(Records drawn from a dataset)

==========

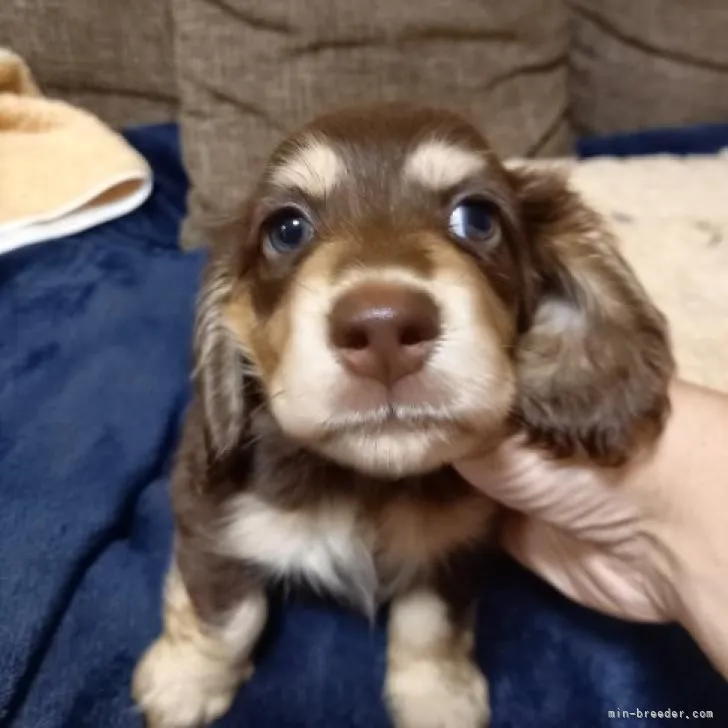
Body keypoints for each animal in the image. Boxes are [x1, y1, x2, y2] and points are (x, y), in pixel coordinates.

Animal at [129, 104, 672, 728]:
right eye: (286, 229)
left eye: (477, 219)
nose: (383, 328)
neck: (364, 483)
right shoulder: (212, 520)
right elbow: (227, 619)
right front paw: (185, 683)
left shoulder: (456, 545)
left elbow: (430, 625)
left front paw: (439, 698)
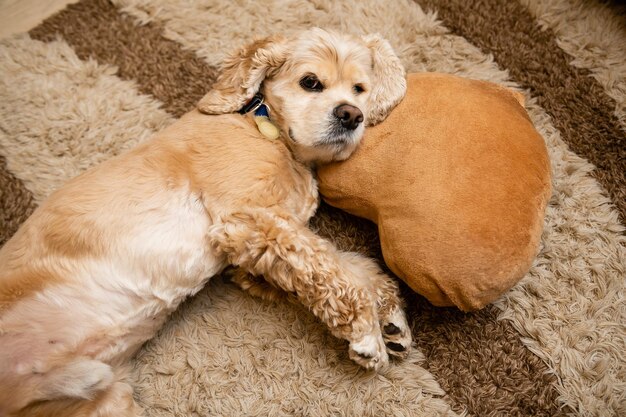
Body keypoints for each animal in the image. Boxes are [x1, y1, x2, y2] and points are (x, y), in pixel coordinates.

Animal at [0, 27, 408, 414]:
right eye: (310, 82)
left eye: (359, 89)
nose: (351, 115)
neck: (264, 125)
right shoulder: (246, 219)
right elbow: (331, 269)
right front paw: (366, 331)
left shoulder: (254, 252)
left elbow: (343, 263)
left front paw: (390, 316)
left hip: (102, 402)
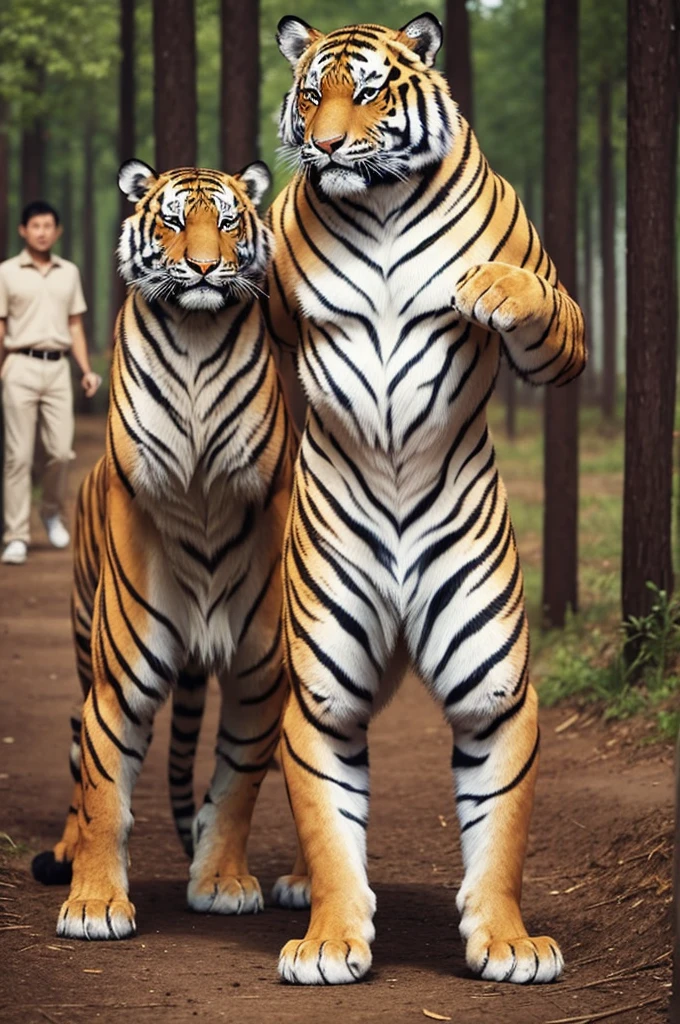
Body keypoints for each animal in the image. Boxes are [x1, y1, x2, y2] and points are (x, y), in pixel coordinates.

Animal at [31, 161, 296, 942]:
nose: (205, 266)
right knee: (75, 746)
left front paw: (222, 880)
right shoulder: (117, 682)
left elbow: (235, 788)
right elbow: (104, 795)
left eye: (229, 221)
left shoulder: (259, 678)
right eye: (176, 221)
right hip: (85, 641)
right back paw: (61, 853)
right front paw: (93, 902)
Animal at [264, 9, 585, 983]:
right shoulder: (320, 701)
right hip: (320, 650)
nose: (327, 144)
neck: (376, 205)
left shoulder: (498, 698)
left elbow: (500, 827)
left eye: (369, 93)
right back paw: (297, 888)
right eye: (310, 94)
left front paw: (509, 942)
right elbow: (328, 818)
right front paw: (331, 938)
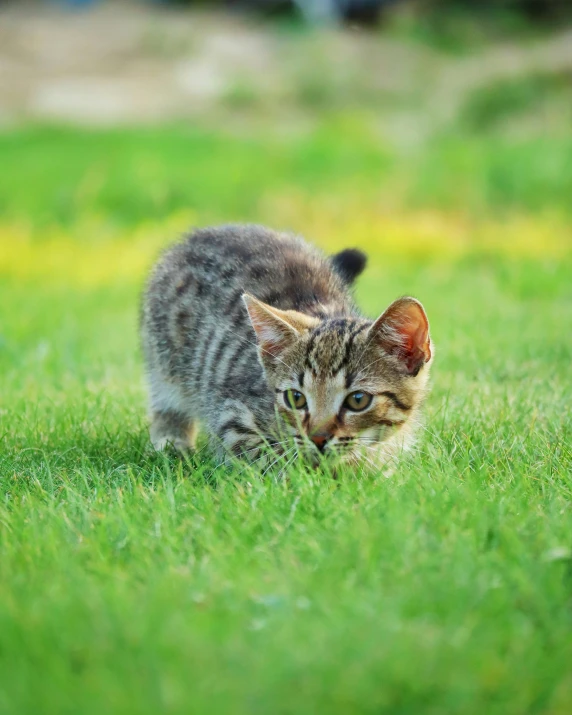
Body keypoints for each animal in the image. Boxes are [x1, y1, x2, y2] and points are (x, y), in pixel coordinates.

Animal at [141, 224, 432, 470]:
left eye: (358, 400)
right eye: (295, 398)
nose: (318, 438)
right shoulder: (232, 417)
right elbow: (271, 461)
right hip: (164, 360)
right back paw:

==========

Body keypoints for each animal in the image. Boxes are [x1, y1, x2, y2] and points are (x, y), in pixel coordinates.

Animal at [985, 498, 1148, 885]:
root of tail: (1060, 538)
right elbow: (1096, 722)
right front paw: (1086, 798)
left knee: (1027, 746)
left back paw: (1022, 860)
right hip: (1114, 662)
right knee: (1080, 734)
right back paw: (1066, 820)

==========

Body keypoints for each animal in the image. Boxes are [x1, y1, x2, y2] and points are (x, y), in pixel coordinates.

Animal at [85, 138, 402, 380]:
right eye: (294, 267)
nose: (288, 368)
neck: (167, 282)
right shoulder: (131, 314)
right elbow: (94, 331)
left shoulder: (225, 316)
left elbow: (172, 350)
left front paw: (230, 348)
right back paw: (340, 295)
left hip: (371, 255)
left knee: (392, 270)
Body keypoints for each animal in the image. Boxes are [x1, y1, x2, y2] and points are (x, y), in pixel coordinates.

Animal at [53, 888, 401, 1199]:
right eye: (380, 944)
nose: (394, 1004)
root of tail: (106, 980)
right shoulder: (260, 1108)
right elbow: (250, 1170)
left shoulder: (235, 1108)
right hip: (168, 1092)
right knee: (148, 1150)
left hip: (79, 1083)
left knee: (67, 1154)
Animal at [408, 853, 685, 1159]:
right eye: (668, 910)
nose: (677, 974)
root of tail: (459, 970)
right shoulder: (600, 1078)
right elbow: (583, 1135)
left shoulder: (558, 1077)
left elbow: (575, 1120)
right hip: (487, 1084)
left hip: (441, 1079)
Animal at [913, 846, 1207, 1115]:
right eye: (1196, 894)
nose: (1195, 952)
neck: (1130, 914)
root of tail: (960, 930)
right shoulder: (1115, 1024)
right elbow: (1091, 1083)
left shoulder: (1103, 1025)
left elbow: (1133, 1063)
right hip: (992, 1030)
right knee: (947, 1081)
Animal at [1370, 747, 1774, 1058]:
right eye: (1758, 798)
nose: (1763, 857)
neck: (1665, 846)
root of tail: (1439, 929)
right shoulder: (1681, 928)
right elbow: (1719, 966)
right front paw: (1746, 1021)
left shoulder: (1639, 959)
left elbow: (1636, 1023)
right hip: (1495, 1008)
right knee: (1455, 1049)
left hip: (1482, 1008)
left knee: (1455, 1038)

==========

Requirement:
Please output, exactly as written, the lines above from the one holding "right shoulder: (246, 219)" through the one holding "right knee: (75, 746)", both included, with the pictures omitted.

Answer for the task:
right shoulder: (246, 219)
right elbow: (331, 269)
right front paw: (366, 331)
left shoulder: (254, 252)
left elbow: (343, 263)
left front paw: (390, 316)
left hip: (102, 402)
Body keypoints for each animal in the image. Boxes are [x1, y1, x2, y2] and points are (x, y), in pixel coordinates.

Animal at [31, 161, 296, 942]:
nose: (205, 266)
right knee: (75, 746)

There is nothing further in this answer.